* **Instructions for the task**
Identify each line of the entries below that contains the string "Федерации", and copy those lines out. Matching is case-sensitive.
--- Data extracts ---
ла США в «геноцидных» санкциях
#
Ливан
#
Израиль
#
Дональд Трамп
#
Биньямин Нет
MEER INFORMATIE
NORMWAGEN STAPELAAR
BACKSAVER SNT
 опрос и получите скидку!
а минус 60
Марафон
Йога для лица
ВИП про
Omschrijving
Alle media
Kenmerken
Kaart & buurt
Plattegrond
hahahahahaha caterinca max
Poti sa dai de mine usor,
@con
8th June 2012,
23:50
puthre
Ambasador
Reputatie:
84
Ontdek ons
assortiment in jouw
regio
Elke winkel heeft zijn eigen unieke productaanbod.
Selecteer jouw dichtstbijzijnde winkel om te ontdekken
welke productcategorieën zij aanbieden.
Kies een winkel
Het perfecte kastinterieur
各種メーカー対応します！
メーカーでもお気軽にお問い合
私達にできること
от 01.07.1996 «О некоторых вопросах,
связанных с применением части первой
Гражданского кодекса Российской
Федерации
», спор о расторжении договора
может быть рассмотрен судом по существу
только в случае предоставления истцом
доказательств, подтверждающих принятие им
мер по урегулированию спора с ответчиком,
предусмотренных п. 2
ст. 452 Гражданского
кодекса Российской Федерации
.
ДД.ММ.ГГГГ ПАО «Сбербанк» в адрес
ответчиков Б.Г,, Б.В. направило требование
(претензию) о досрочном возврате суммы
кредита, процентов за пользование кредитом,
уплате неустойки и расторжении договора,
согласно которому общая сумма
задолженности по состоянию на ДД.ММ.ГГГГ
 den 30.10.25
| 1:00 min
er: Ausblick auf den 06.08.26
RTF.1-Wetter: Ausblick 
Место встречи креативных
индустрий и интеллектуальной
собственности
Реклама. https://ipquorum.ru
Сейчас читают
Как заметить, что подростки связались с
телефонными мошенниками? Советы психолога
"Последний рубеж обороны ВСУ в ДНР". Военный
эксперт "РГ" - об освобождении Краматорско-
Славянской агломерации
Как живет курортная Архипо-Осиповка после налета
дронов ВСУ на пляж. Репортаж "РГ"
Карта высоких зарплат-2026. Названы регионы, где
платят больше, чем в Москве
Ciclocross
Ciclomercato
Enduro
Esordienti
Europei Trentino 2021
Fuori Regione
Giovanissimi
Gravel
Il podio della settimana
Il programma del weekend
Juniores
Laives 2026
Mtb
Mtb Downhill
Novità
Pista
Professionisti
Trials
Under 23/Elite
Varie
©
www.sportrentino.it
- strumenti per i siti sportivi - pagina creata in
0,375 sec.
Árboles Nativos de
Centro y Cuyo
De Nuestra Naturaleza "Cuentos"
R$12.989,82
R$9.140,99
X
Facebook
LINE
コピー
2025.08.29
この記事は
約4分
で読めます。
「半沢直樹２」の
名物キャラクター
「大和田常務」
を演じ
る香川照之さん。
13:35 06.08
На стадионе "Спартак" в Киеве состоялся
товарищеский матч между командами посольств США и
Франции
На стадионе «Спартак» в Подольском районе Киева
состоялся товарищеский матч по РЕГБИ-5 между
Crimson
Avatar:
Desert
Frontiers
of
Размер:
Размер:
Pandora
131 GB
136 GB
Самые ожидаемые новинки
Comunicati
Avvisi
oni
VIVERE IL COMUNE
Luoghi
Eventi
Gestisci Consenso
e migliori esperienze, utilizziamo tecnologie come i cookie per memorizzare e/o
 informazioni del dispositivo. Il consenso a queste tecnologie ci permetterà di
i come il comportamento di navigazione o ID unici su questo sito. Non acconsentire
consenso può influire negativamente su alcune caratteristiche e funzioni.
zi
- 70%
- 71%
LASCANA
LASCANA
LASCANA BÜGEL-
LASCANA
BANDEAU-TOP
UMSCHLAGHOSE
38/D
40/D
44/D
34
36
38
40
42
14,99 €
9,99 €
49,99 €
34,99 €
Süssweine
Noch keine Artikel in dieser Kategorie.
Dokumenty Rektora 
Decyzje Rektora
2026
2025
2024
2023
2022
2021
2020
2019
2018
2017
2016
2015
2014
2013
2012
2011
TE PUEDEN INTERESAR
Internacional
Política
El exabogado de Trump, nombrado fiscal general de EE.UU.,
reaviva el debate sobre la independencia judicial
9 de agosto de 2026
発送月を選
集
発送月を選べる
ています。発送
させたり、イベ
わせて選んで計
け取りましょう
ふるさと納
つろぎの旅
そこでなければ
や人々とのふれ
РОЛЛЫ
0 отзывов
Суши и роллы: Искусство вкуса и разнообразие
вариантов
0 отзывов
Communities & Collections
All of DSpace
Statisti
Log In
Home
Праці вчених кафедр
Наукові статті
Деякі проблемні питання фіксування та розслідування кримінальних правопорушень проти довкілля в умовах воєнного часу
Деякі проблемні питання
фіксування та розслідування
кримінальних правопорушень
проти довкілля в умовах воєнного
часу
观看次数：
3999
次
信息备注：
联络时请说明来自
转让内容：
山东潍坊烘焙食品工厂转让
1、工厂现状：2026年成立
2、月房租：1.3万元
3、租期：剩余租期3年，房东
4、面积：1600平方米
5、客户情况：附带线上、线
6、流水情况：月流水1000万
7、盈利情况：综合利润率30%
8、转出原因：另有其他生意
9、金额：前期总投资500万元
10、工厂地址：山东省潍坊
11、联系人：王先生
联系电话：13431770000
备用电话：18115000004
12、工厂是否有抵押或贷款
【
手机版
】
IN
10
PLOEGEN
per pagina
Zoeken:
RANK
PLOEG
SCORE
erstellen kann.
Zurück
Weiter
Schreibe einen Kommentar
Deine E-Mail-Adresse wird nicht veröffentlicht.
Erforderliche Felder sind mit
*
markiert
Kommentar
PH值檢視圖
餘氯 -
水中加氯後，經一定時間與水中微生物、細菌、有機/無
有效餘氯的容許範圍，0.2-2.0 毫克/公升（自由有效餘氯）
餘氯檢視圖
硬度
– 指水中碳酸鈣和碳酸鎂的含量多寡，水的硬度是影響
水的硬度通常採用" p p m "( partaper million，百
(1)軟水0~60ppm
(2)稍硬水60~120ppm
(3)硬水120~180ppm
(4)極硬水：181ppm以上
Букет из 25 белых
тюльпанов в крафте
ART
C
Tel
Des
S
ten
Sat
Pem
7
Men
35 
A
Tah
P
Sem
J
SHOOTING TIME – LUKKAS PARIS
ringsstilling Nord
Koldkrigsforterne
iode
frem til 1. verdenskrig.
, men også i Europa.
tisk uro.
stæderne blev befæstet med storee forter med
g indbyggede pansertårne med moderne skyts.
---
* **Result of the exercise**
Федерации
кодекса Российской Федерации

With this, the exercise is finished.